> **Work to complete**:
Return the data below as a JSON list of strings, one string per line, skipping blank lines. Leave out the picture lines.

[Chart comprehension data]
== Segment start ==

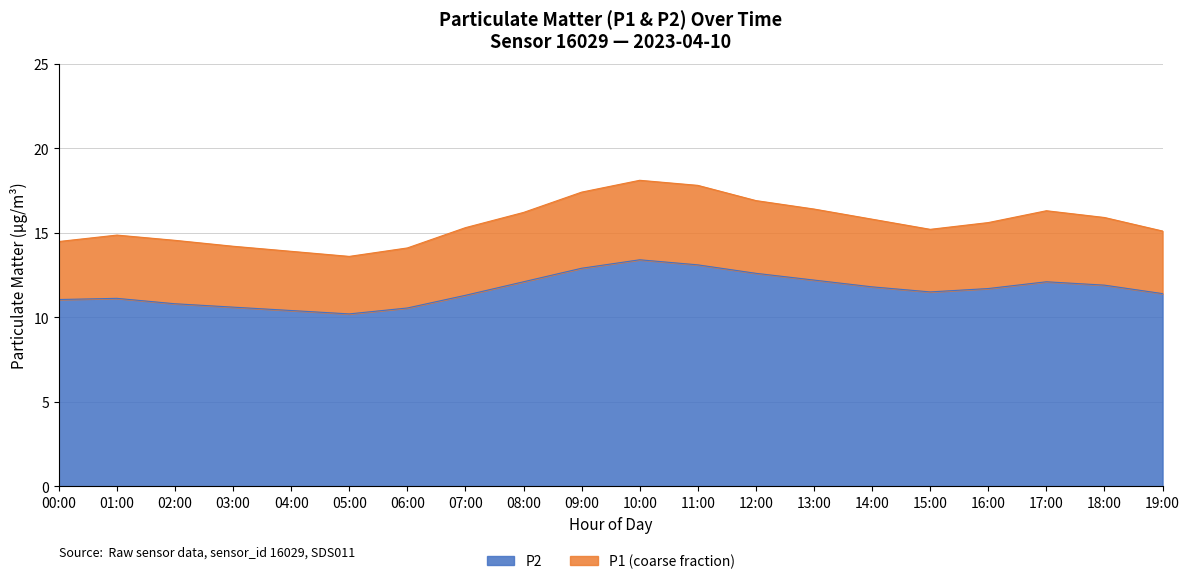

At how many categories does at least one series exceed 12?

20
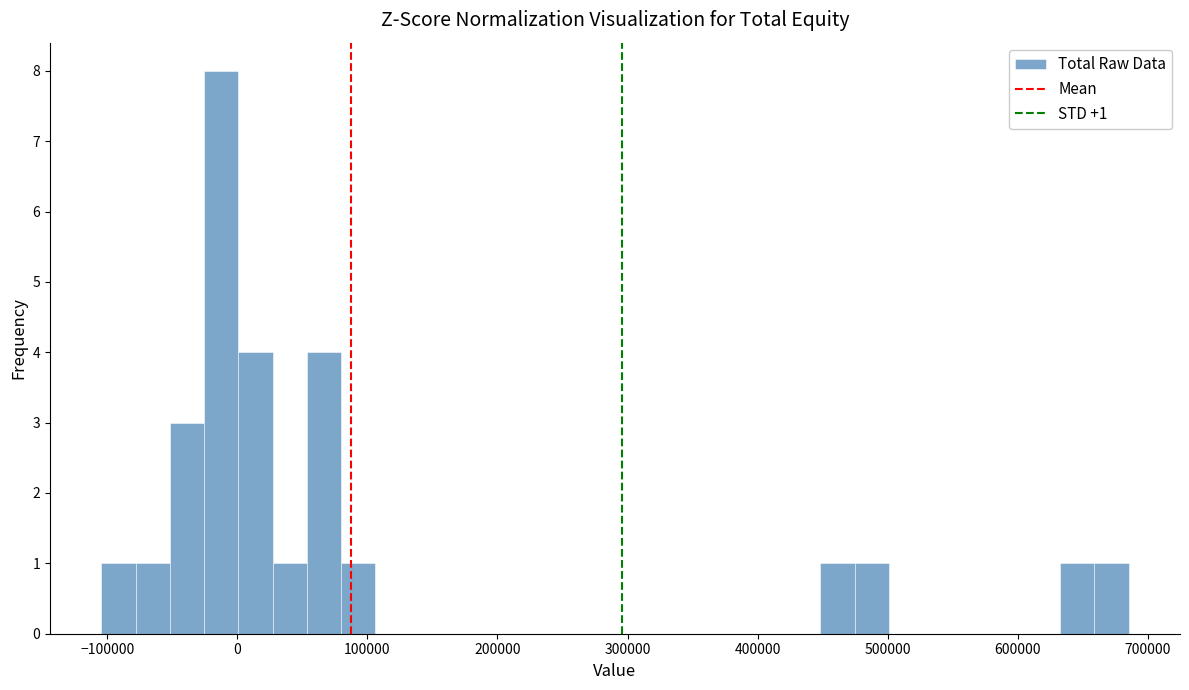

Around what value on the x-axis is the tallest bar? Give the approximate position of its centre, as read against the axis.

-10000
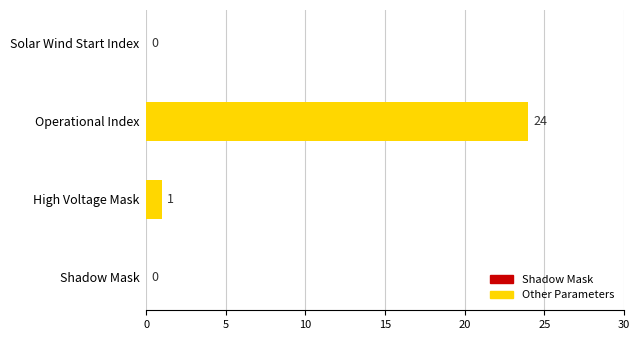

What is the sum of all values?

25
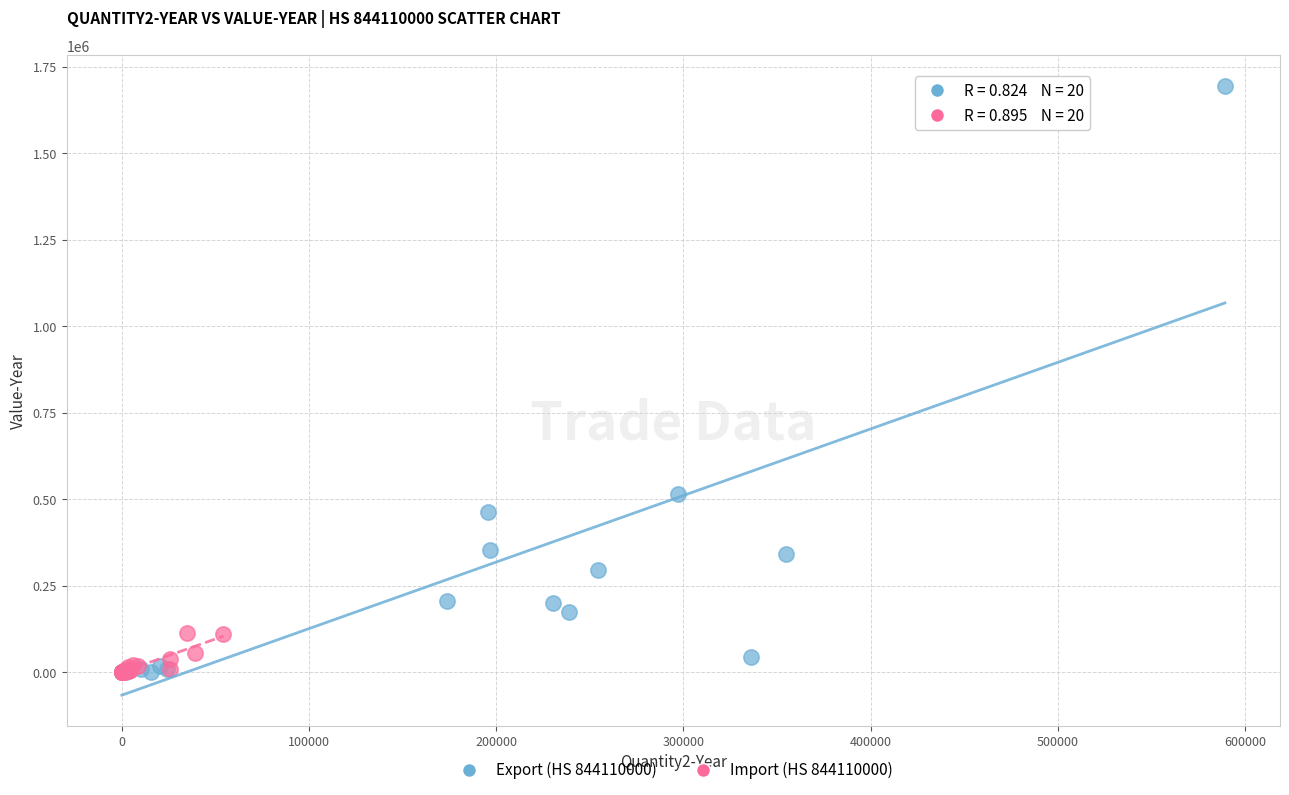

What are all the series names shown in the legend?

Export (HS 844110000), Import (HS 844110000)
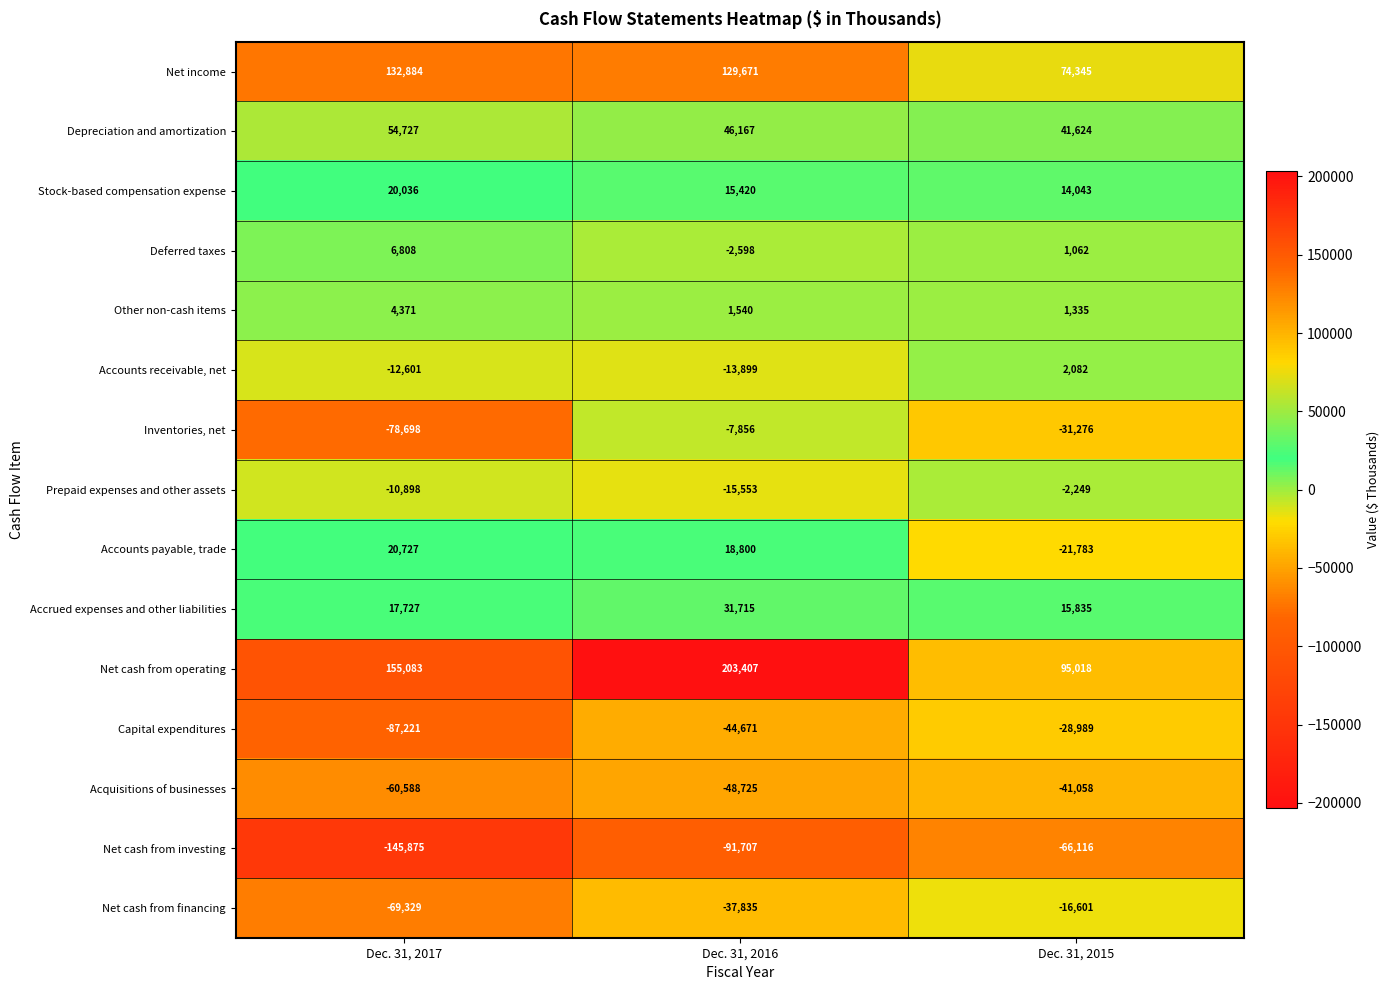

Which series has the largest total across all categories?

Net cash from operating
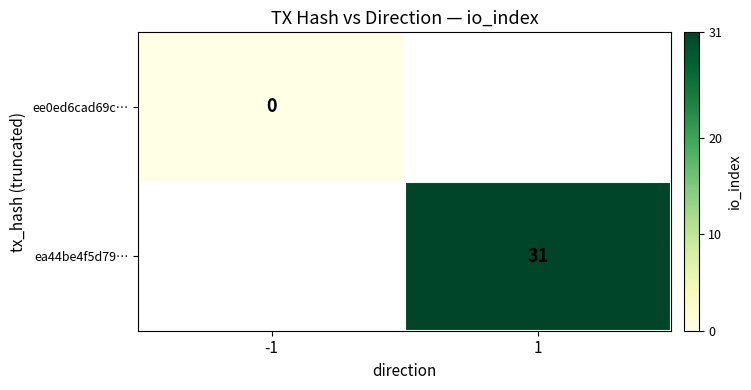

The ea44be4f5d79… series shows 31 at 1. True or false?

True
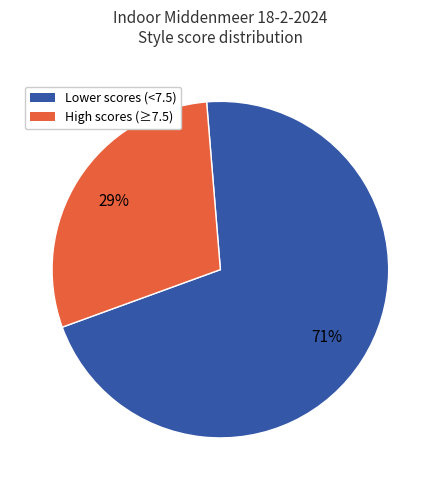

True or false: High scores (≥7.5) accounts for 14% of the total.

False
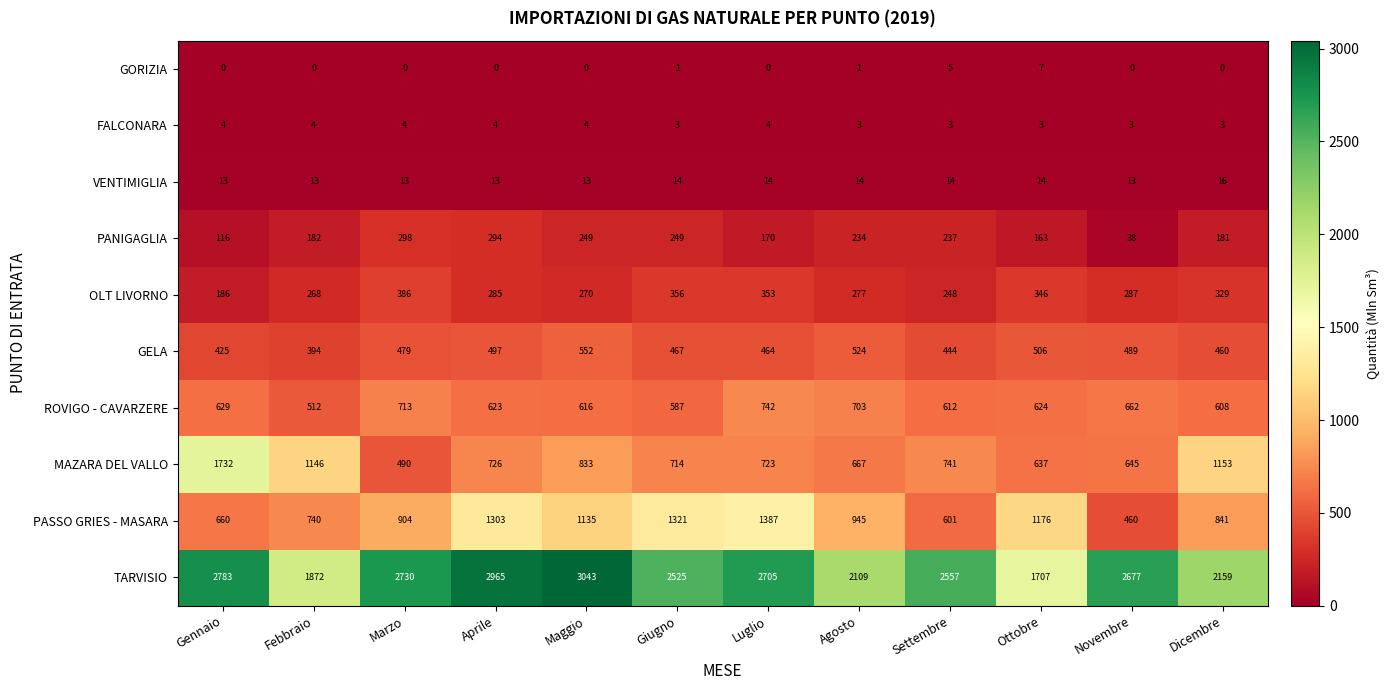

What is the average value of the VENTIMIGLIA series?

14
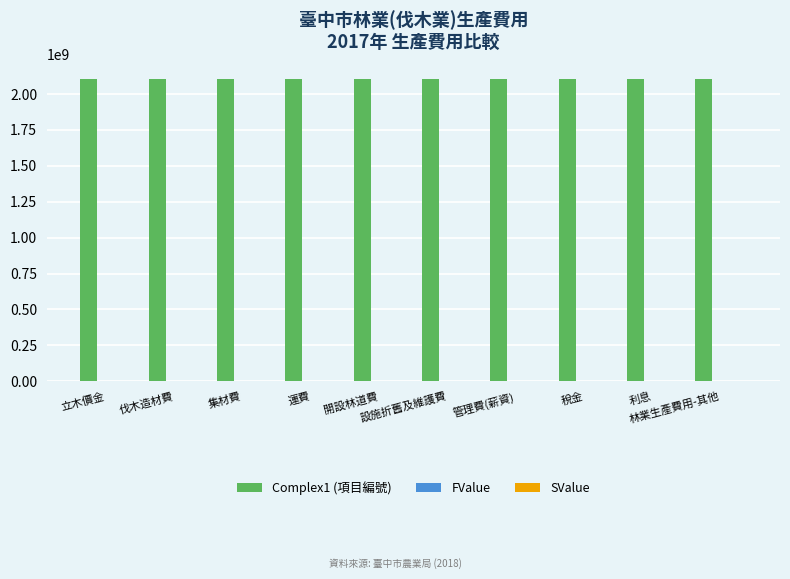

What position from the left is 稅金?

8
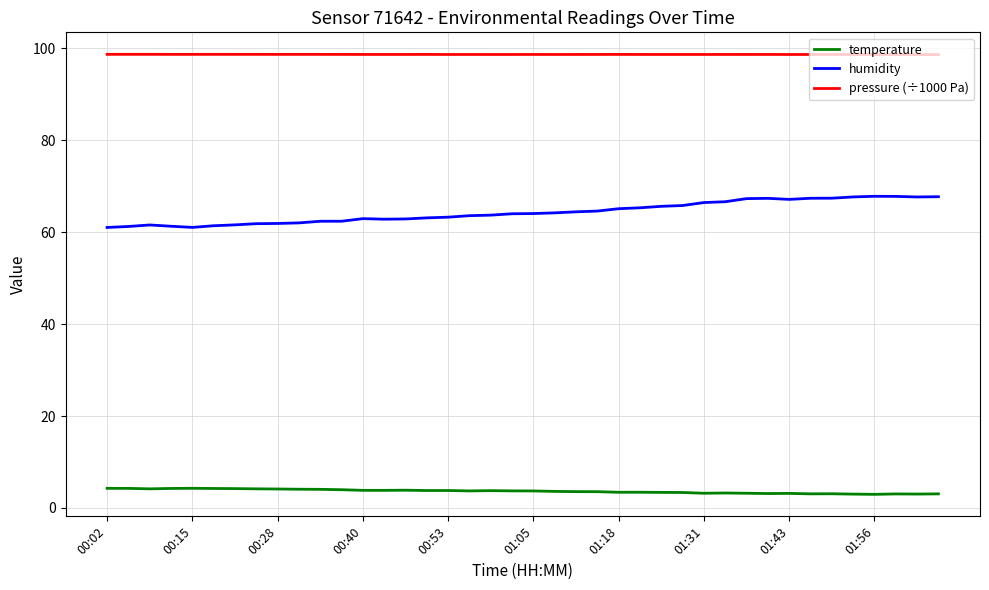

List the series in order of their overall mean, lowest first.

temperature, humidity, pressure (÷1000 Pa)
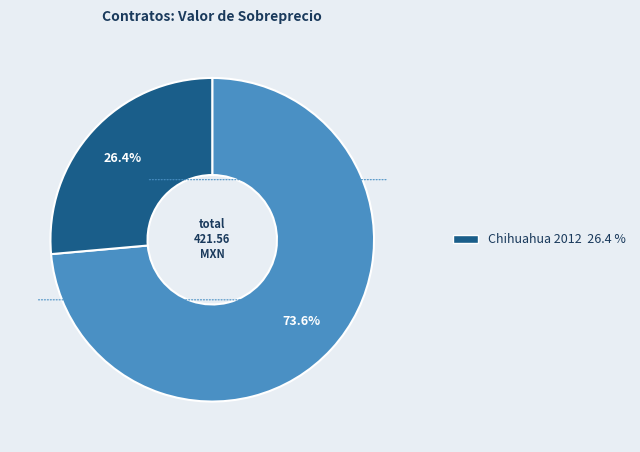

Is there any slice that represents more than half of the pie?

Yes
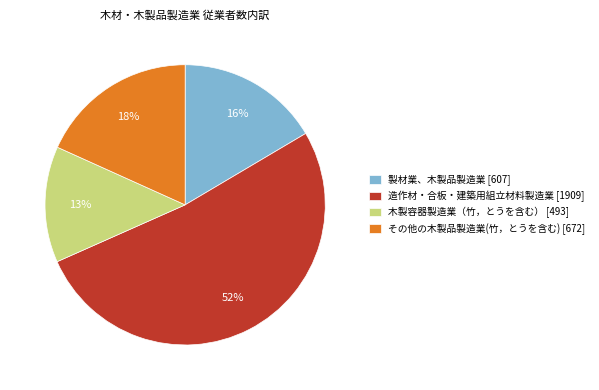

To the nearest percent, what portion does 木製容器製造業（竹，とうを含む） represent?

13%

== Segment end ==

> **Completed exercise**:
[
  "At how many categories does at least one series exceed 12?",
  "20",
  "Around what value on the x-axis is the tallest bar? Give the approximate position of its centre, as read against the axis.",
  "-10000",
  "What is the sum of all values?",
  "25",
  "What are all the series names shown in the legend?",
  "Export (HS 844110000), Import (HS 844110000)",
  "Which series has the largest total across all categories?",
  "Net cash from operating",
  "The ea44be4f5d79… series shows 31 at 1. True or false?",
  "True",
  "True or false: High scores (≥7.5) accounts for 14% of the total.",
  "False",
  "What is the average value of the VENTIMIGLIA series?",
  "14",
  "What position from the left is 稅金?",
  "8",
  "List the series in order of their overall mean, lowest first.",
  "temperature, humidity, pressure (÷1000 Pa)",
  "Is there any slice that represents more than half of the pie?",
  "Yes",
  "To the nearest percent, what portion does 木製容器製造業（竹，とうを含む） represent?",
  "13%"
]